I been competing in fighting game tournaments for over a decade. Its a blast, even if you suck. The fighting game community is one of the most welcoming competitive environments I’ve ever been apart of. 10/10, highly recommend.
This. The great thing about fighting games is that today is one of the best times to join: there’s lots of online activity, long past the days in which you needed a local tournament to actually play. You will find a passionate player about literally any fighting game on earth, no matter if it’s an indie title (I suggest Punch Planet!) or an old KOF classic. Hell, good rollback implementation even makes playing on (decent) wi-fi actually acceptable.
Mass effect had this weird metamorphosis across the series where the character writing and gameplay improved noticeably between each game in the series while the story and mechanics took big steps back. Andromeda had some of the best movement/power sets in the series, not to mention your own build-a-gun workshop, while absolutely failing at everything else it tried to do. “My face is tired” indeed random not-the-citadel lady.
LOVED RDR1. Wanted to like RDR2 but… it just kind of really sucks to play?

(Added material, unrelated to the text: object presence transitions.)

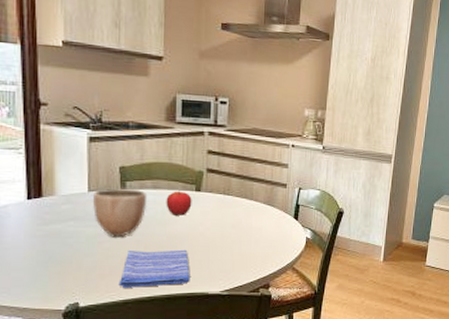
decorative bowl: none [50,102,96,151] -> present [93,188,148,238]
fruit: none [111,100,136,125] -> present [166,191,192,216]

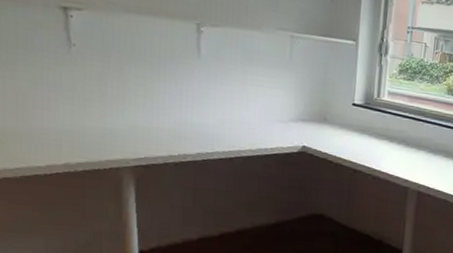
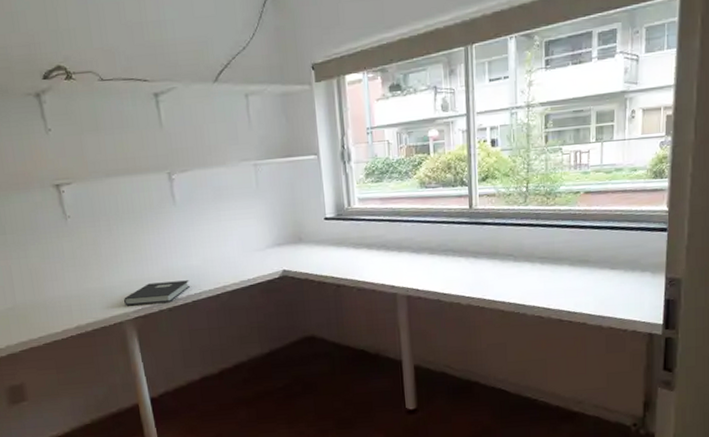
book: none [125,133,202,156] -> present [124,280,190,305]

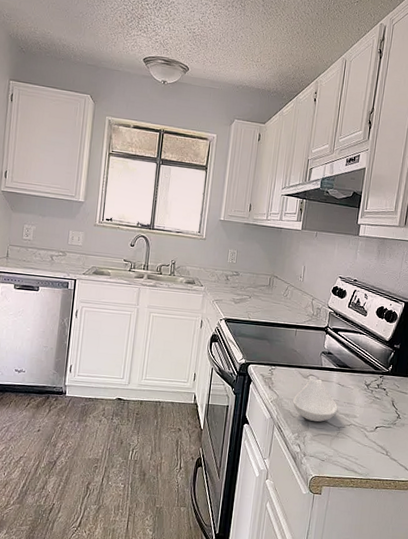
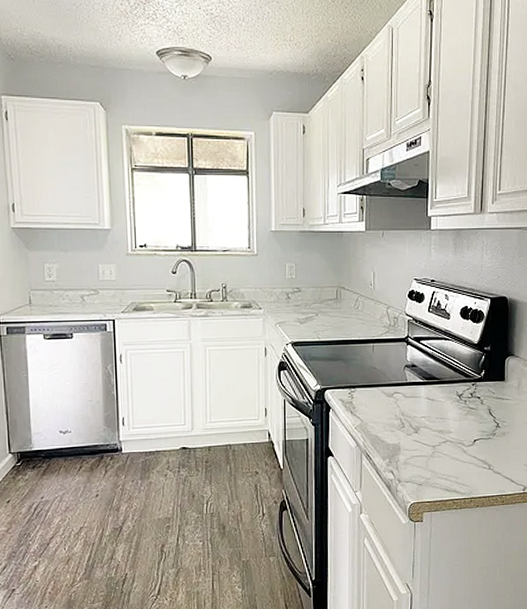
spoon rest: present [293,378,338,422] -> none [380,396,430,444]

The “cinematic” movement makes me feel like I am piloting a giant- no, actually an Atlas would control a lot better. I don’t know WHAT RDR2’s problem is but it just feels horrible to actually move around.
And the controls in general similarly feel… way more complicated than they should be? Feels like I have five context specific modes at any given time. Like, I play some fairly complex games and have a long love of HOTASes. But RDR2 is the only game where I was ever regularly afraid that I would hit the wrong button and even managed to punch a Stranger in the face once while trying to talk to them. Like… for probably three or four months of my life I could start a frigging F-15 from memory but RDR2 just breaks my brain somehow.
Will probably try again some time. But bopping that one rando and potentially losing out on a cool quest after like 2 hours of tutorial was just… no.
I agree with this. RDR2 pushed so much on realism, it actually made me realize how I don’t want to be as slow as a person in the real world in videogame. Realism in general really doesn’t cut it for me in videogame form.
I think you are alone. Most people were disappointed. There were too many thing that were set to automatic. It was kind of hard to even play the game. More like just watching.